What is the impact of creating complex queries in dashboards for DataMiner?
Will there be an extra load on NATS/SLNet/Elastic/...?
Are there numbers on what the limitations are for queries or will the queries just be performed slower in case of many dashboards/queries?
Hi Michiel,
Great question!
It depends where the data is actually coming from. As you know, GQI allows you to query different data sets. We recently also added the possibility to create your own data set so the source of that could be anything.
GQI will start requesting data from the data source upon executing a query. For most sources, this will result in a new SLNet request which will be forwarded to the appropriate process. So this could be SLNet, SLElement, SLDataGateway or somewhere else.
Now GQI is designed with performance in mind. Here are some of the optimizations that are currently in place:
- Lazy loading of data (aka query sessions)

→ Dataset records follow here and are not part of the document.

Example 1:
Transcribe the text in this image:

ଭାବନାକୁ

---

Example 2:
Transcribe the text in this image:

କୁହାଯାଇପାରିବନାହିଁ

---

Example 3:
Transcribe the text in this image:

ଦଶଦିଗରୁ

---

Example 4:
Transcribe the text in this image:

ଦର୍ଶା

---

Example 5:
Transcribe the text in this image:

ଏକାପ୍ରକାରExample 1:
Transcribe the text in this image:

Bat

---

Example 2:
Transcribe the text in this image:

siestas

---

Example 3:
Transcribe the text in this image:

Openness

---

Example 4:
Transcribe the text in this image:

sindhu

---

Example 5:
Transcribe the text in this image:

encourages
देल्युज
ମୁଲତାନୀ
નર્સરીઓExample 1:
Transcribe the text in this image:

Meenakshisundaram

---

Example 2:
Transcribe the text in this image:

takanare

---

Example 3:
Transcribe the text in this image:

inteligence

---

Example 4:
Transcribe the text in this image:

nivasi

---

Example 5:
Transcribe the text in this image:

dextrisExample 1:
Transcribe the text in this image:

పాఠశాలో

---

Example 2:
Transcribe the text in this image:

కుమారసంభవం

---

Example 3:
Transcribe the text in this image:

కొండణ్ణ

The client will start requesting data page by page. GQI will in turn also start requesting data from the source. If the client is only requesting 100 rows, then GQI will fetch data from the source until 100 rows can be returned.All operators are also built to be as lazy as possible, they will not request more data than required.
- Forwarding of filters
Filter operations that are done in the query are forwarded to the source. For instance, filtering a parameter table on a column is actually done in SLElement (or Elastic in case of logger tables). - Forwarding of aggregations
Aggregation operations that are doine in the query are forwarded to the source. For instance, aggregations on logger tables are forwarded to Elastic.

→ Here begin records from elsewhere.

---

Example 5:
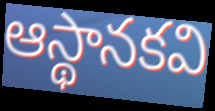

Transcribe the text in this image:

ఆస్థానకవి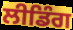
ਲੀਡਿੰਗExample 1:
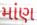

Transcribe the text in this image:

માંણ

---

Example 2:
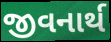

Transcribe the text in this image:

જીવનાર્થ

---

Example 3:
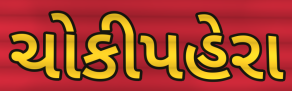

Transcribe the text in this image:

ચોકીપહેરા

Note that there is currently no built-in mechanism of caching, this means that executing a query X times will cause the load X times.

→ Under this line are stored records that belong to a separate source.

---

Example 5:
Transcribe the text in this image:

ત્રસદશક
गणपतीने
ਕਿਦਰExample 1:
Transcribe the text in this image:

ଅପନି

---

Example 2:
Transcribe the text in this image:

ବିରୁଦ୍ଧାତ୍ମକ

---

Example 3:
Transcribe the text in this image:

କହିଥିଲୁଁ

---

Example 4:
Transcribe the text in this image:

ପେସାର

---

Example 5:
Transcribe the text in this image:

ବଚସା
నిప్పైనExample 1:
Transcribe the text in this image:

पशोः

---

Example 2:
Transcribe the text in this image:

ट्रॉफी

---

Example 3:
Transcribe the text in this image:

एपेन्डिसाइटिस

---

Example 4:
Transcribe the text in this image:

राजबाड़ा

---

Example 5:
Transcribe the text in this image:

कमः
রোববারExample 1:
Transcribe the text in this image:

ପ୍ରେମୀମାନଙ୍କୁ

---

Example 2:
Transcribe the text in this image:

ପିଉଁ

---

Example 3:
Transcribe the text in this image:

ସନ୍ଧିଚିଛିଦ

Numbers on the amount of concurrent queries are hard since it highly depends of the query itself. These can be very complex and might require a lot of data.
No, there’s a limit to the amount of concurrent executing queries per DMA, this is currently set to 20. Any additional queries that are executed are placed in a queue.
So if you have many end-users consulting the dashboard at the same time you might overload the system? Can the system crash when performing too many queries, or is there a protection mechanism to prevent this from happening?